Saved data entries:
--- START ---

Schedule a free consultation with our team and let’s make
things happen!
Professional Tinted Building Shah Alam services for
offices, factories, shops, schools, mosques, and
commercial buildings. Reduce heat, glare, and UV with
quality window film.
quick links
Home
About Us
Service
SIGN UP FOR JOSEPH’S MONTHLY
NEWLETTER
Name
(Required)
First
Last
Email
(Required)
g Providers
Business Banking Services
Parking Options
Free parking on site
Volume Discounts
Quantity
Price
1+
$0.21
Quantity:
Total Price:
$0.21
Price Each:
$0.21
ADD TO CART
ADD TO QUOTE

--- END ---
--- START ---

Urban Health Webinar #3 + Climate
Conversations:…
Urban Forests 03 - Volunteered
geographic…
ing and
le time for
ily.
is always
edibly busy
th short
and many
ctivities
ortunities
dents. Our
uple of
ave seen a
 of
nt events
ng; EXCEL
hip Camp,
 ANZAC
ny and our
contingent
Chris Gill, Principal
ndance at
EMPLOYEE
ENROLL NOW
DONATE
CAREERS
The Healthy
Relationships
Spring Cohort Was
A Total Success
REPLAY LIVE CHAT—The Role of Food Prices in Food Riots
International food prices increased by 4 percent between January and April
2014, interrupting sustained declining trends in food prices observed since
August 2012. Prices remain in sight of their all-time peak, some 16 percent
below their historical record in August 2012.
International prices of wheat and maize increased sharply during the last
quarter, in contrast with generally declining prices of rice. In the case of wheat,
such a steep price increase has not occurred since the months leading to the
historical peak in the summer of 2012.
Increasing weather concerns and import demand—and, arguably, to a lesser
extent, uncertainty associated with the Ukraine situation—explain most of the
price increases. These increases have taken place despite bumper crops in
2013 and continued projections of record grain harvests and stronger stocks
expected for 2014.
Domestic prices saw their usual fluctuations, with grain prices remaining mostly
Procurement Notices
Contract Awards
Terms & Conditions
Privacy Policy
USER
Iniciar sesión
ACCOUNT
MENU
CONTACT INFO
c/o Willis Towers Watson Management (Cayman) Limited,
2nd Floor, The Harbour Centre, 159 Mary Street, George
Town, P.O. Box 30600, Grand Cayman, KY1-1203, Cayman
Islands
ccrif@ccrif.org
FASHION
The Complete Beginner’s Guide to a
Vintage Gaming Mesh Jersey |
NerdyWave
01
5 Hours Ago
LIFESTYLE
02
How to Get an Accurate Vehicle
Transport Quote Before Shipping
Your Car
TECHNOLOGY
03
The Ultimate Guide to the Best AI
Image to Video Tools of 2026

--- END ---

• [Exercise] Of the lines above, count those containing the word "Guide", and give the number by itself.

• [Exercise output] 2